L’Eglise catholique et le communisme athée se sont livrés un combat acharné à l’issue duquel seul l’un devait survivre. Ce fut l’Eglise qui triompha – ce qu’elle fait depuis Néron – portée par des papes de combat, comme Pie XII et Jean-Paul II. Mais ce chemin vers la victoire ne correspondit pas à une ligne droite, mais à une route bien sinueuse, semée d’embûches et de pièges.
C’est ce que raconte Philippe Chenaux, historien de la papauté, dans un livre clair et documenté.
Bien sûr, la papauté combattit, utilisant la doctrine élaborée par le magistère dès le XIXe siècle, d’une lucidité implacable sur le caractère barbare, mortifère et antichrétien des doctrines socialistes. Mais en vérité, ce que montre très bien l’ouvrage, c’est le caractère cyclique de la politique du Vatican, alternant phase de lutte et phase de compromis. Ainsi, même Pie XI, auteur de la célébrissime formule sur le communisme « intrinsèquement pervers », chercha à nouer un concordat avec Moscou dans la seconde moitié des années 1920. En vain.
Il passa ensuite à la guerre à outrance contre cette idéologie qui, de l’Espagne au Mexique, massacrait fidèles et ecclésiastiques.
Certes, le pontificat de Pie XII demeura sur une ligne intransigeante, bien qu’une tentative d’ouverture ait été tentée au début des années 1950. Puis arrivent Jean XXIII et Paul VI, les papes de l’Ostpolitik, des négociations avec les démocraties populaires, des accords qu’il faut bien qualifier de bout de chandelles, mais pour une raison on ne peut plus valable : sauver les chrétiens persécutés.
Le souffle de Jean-Paul II, habile synthèse des deux courants, fissura le rideau de fer.

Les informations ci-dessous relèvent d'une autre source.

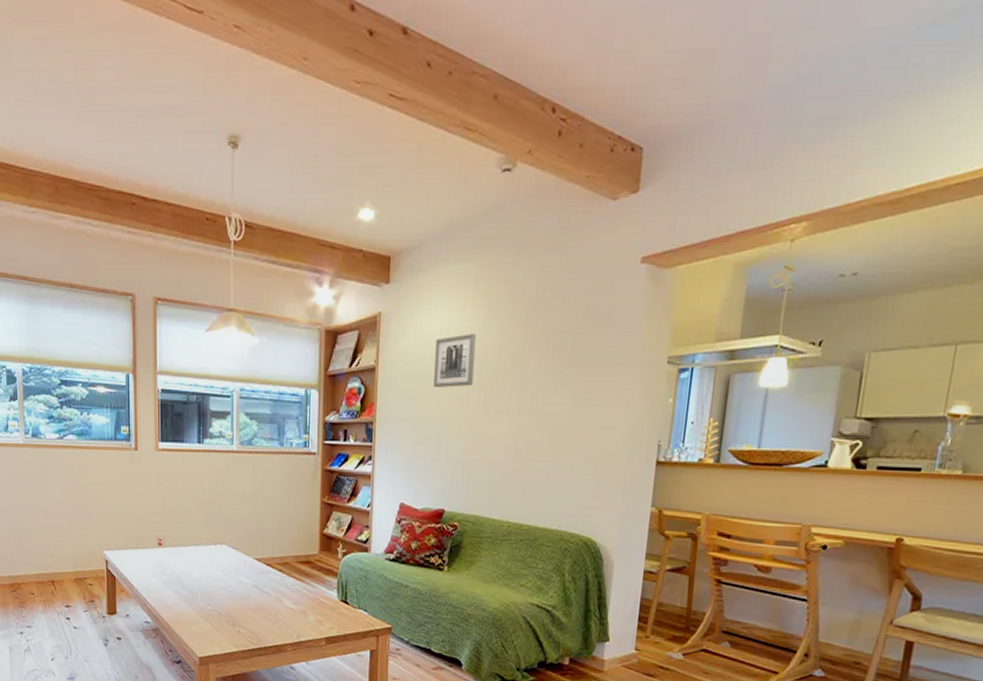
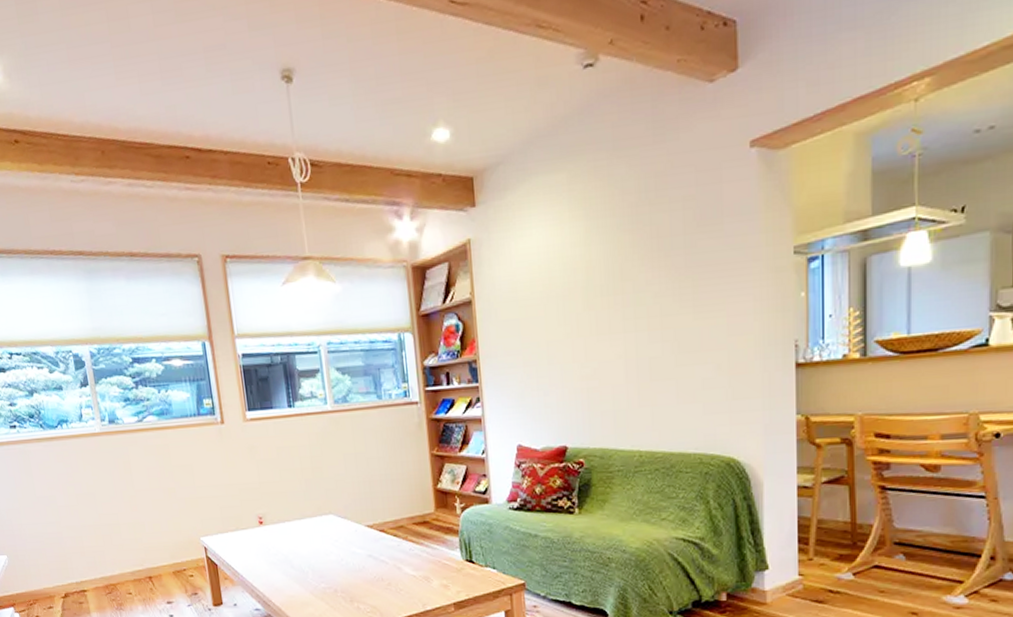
wall art: present [433,334,477,387] -> none [534,249,582,313]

Autre point très bien mis en lumière par Philippe Chenaux, la fascination que le communisme exerça au sein même de l’Eglise, sa capacité de séduction et d’infiltration dans tous les rouages de la machine ecclésiastique. Le Christ et Marx même combat ? Jésus, premier des prolétaires ? Ces élucubrations, qui stupéfient aujourd’hui les jeunes générations catholiques engagées dans d’autres combats, rencontrèrent un écho dans les profondeurs du catholicisme dont on n’ a plus idée aujourd’hui.
Rajoutons une évidence qui hélas ne l’est pas : même si l’on trouva ici ou là, des religieux au bras levé, jamais le nazisme ne séduisit l’Eglise avec une telle force.
Enfin, ce livre a aussi une utilité pour comprendre notre temps et la difficulté que la diplomatie vaticane rencontre dans ses relations avec un pouvoir totalitaire, en l’occurrence la Chine communiste d’aujourd’hui, avec laquelle elle a signé un accord concordataire qui a fait bondir l’Eglise chinoise, comme autrefois tempêtait l’Eglise persécutée d’Europe de l’Est. Où se trouve le bon curseur entre compromis et compromission ? Entre lâcheté et volonté sincère de sauver ceux qui peuvent l’être ? Faut-il affronter le bourreau ou le convaincre de ne pas frapper ?
L’étude de Philippe Chenaux permet, sur cette question cruciale, de rester prudent et mesuré dans ses jugements.
frederic le moal
Philippe Chenaux, L’Eglise catholique et le communisme en Europe, 1917–1989. De Lénine à Jean-Paul II, août 2021, Histoire Lexio, 384 p. — 9,50 €.